When did parenting become more about ownership and less about raising children with the hope that they would be great or meaningful people?
When my husband asked for a divorce from his ex, she didn't cry, ask him to change his mind, or even argue with him over it. She screamed, "You won't take my babies!" and dragged the kids out of bed in the middle of the night, on a school night, crying their heads off in fear, and took them to her parents' house. (Turns out, that one action alone could have guaranteed him the house...But he didn't get a lawyer.) Their only discussions were about dividing stuff. Eight years- and all that mattered was the stuff and who controlled the kids. He has said many times that it was like she was just waiting for him to ask for the divorce first.
The more I read, the more I see, and the more I learn about divorce cases, the more it seems that children are possessions or trophies. There's a difference between a child being a "blessing" and a child being your entire identity, self-esteem, and friendship support circle. My husband had to specifically ask to be included when his ex was pregnant, because she wouldn't talk to him about their shared offspring. That continued after they were born, in marriage and divorce.
That first year, my husband's ex-wife just didn't let him see the kids before, at, or after Christmas. He didn't go to visit his family on the off-chance that she would let him see them. He cried on Christmas Eve during the church service I took him to in my home town and cried after talking to them on the phone. I'm sure he cried more than that, but he doesn't want you to know that.
California law says that if the parent is fit, willing, and able, then they will be granted time. If both parents are fit, willing, and able, the time will be split equally, or as close to that as possible. But as Alec Baldwin keeps informing us on television interviews, you have to fight for your equal time if you're on the father's side of the battle.
My husband has explained his emotions and beliefs about time with his children in this way- If they were fine, if he knew they were being encouraged to succeed, learn, and grow, if he knew they were watched by stable, God-fearing people, if he knew they were happy and treated well- Then he doesn't think he would have to fight for at least the right to be a parent to his own children, considering he is overly "fit, willing, and able."
People always talk about how dads spent less time with the kids before but took on new tasks or realized how important his time was once there was a divorce. In my husband's case, he was completely aware of how much a joy his children were, and that is why he couldn't keep them in that marriage. He couldn't continue to support what they were learning from his ex and subjected to. He no longer had any effect on change while he was in the same house.
One of the hardest things for him is the simple fact that he doesn't actually know where they are at night. He can't check on them at night, hear them breathing, or give them a kiss. Possibly, his most important element is security and safety. In other words, he didn't consider years of nights in the same house with them as time separate from them. Work is necessary, but coming home each night, it was his job to make sure everyone was safe and secure. He was, in fact, "with them" every possible chance he had.

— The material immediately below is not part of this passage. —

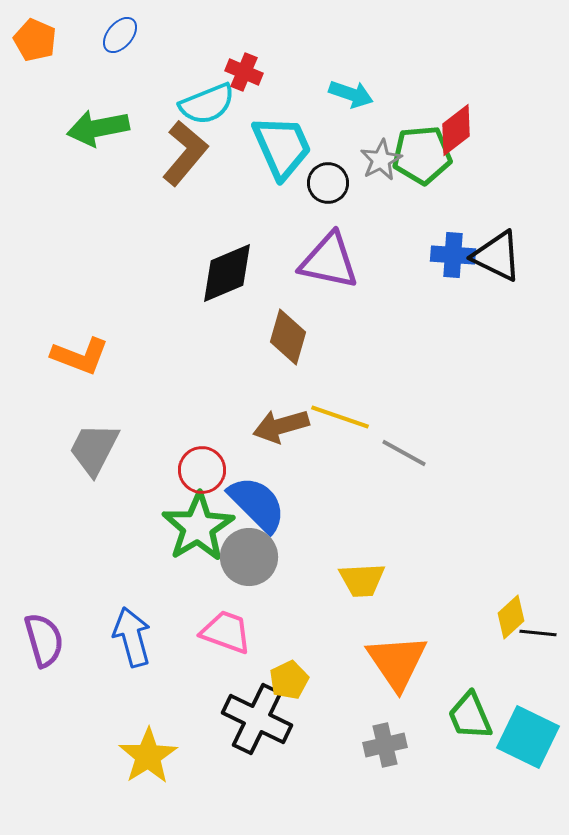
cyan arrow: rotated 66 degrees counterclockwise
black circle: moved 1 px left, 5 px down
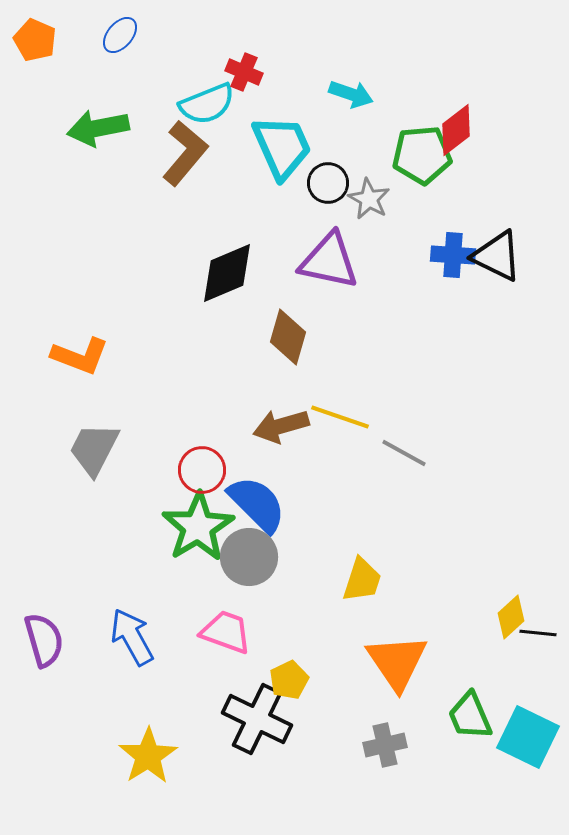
gray star: moved 12 px left, 39 px down; rotated 15 degrees counterclockwise
yellow trapezoid: rotated 69 degrees counterclockwise
blue arrow: rotated 14 degrees counterclockwise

When we were granted extra custody for a few months, before a different mediator swapped it around, we saw how different things were when the kids were with me before he got home from work. Just the mere fact that they were out of their mom or her boyfriend's grasp meant that they could call their dad (very hard for them to do normally), that they told us about things at school they never remembered before, that we saw schoolwork we had never seen before, forms, papers, and most of all, a major increase in comfort at our house and with us. When he was home from work or needed to go to an appointment, he picked them up. If I couldn't make it, he would get off of work. The time spent with him in numerous different ways went up, even if I was mostly picking them up. It was great. Most importantly, both children made some significant behavioral changes we'd been telling the courts and their mom about for years. I haven't read it yet, but I'm sure this would support the book "Strong Fathers, Strong Daughters" by Meg Meeker.
But in our court case, the mom somehow means stability despite the huge and continual life changes and extra unnecessary fear, stress, and anxiety. My husband has done nothing to show he is unfit, unable, and everything to show he is completely willing. On the other hand, she knows she can barely handle her life, but must "keep" "her" children.
The different value sets offered by mothers, fathers, females, males bring balance to any child. Whether its security, affection, playfulness, discipline, lessons, religious, cultural, athletic- children need it all, regardless of severely outdated stereotypes of roles. If it can't happen in the same house, then it needs to happen in a way that doesn't punish completely capable parents- or the children who need both parents to succeed. A one-sided parenting agreement should happen when parents are not, in fact, willing, fit, or able.